Всей этой жизни обыватели погоста не понимали и приспособиться к ней не могли.
Было еще и другое течение в посадском море: течение верхнее, вмещавшее двух земских начальников, следователя, станового, акцизных, но это течение шло далеко вверху, и в общем выходило так, что около бурлил какой-то тихий водоворот чуек, залихватских песен, разварной осетрины, фабричных труб, золоченых пуговиц, а среди них образовался узел тишины, пугливой тишины погоста. Иногда, впрочем, они собирались не на погосте, а на дому, чаще у какой-нибудь из учительниц. Собираясь сюда, они пили чай с вареньем, иногда читали, иногда пели дуэты, вроде: «Не осенний мелкий дождичек», причем особенно задушевно выводили: «Пей, тоска пройдет!» Иногда спорили о театре и о назначении искусства.
Впрочем, спорили не горячась и не вскакивая с места.
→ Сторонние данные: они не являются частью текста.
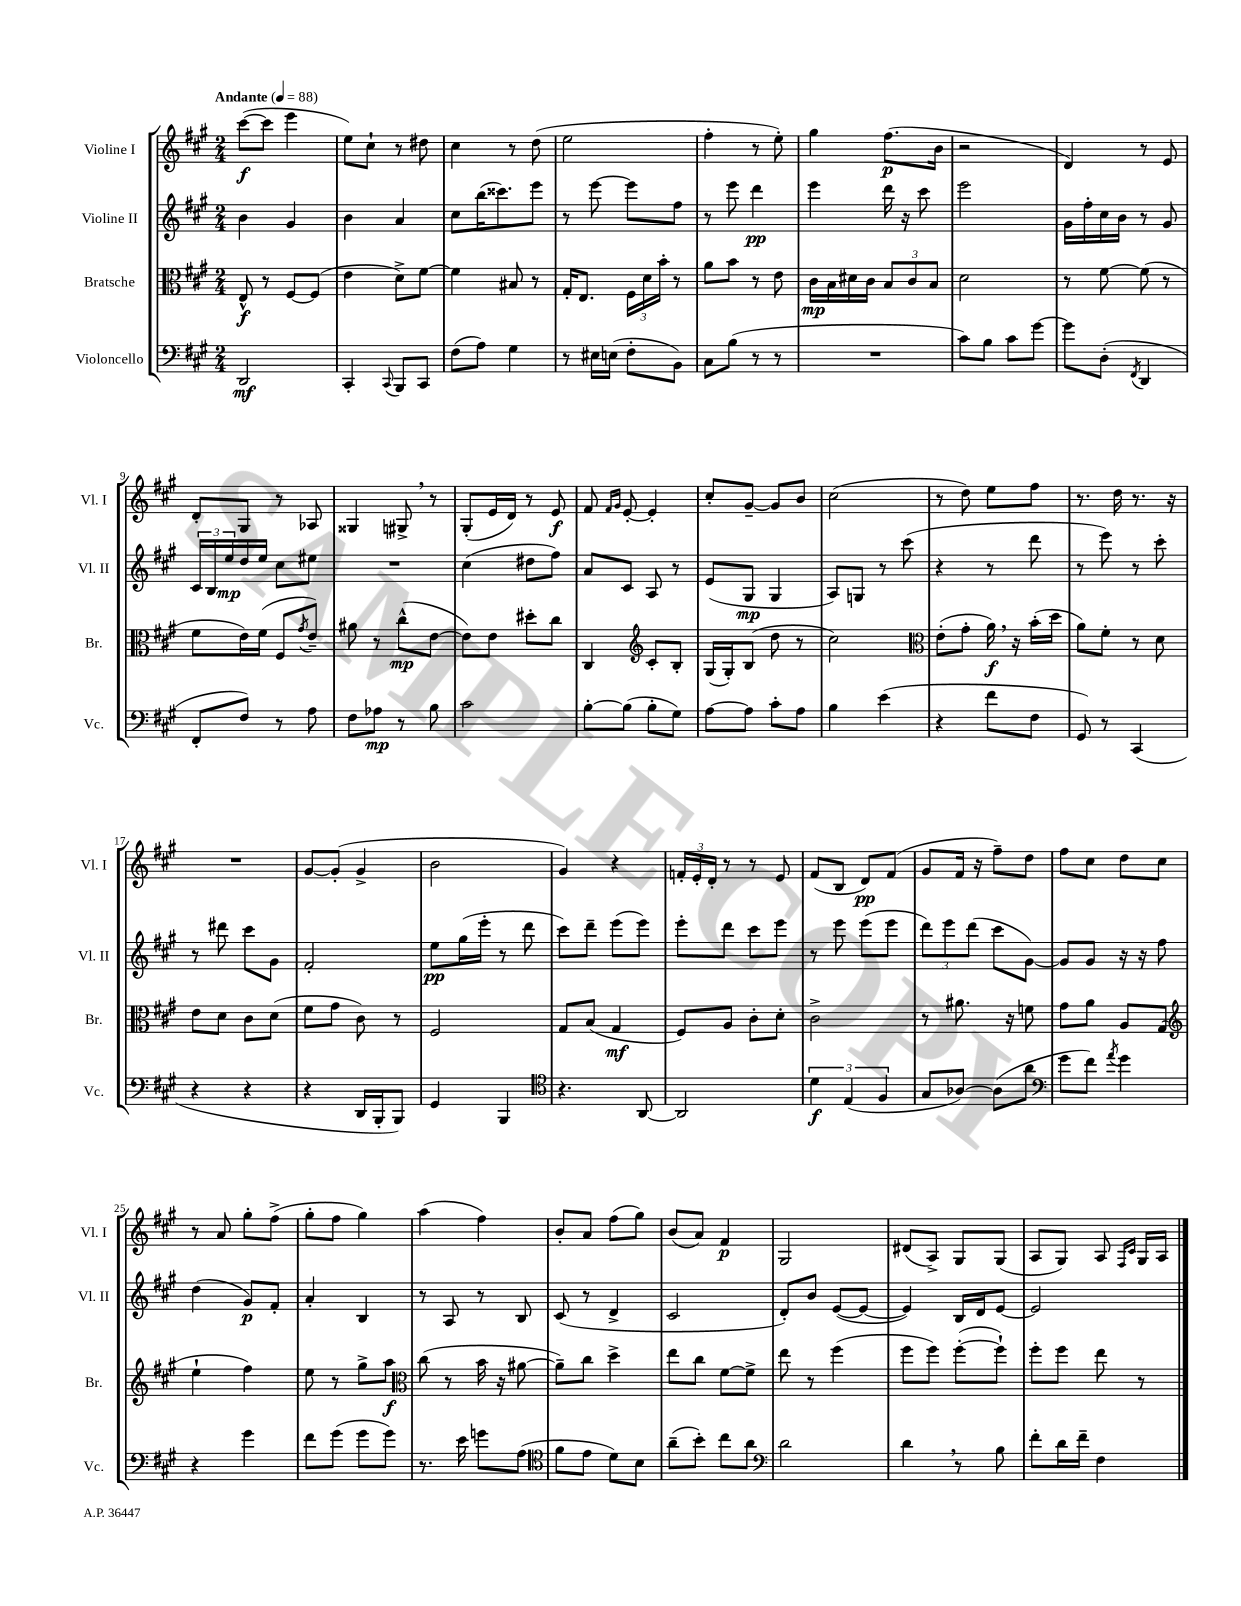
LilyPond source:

Вскакивать было решительно некуда и жестикулировать опасно, так как комнатки были очень малы, низки, а у одной учительницы — с Николы-на-кадке — даже треугольной формы.
Часам к одиннадцати они расходились, и если был грязный сезон, то обратный путь сопровождался частым нырянием в лужи, причем женщины ахали, а мужчины ругались и давали обет больше никогда не ходить в гости, но потом все-таки ходили, и пели дуэты, и пили чай с вареньем.
Все впятером, в складчину, они выписывали один серьезный журнал и одну легкомысленную газетку. Газетку получали учителя, к учительницам она попадала по воскресеньям в количестве семи недельных номеров сразу. Если же в середине недели они спрашивали на погосте учителей: «Что нового», то учитель повыше обыкновенно отвечал басом: «Ничего особливого», а учитель пониже добавлял тенором: «Умерла в Москве купчиха Толстосумова и оставила вам в приданое двести тысяч».
За такое легкомыслие к текущим вопросам учителя получали название «противных» и «гадких», но это не портило отношений.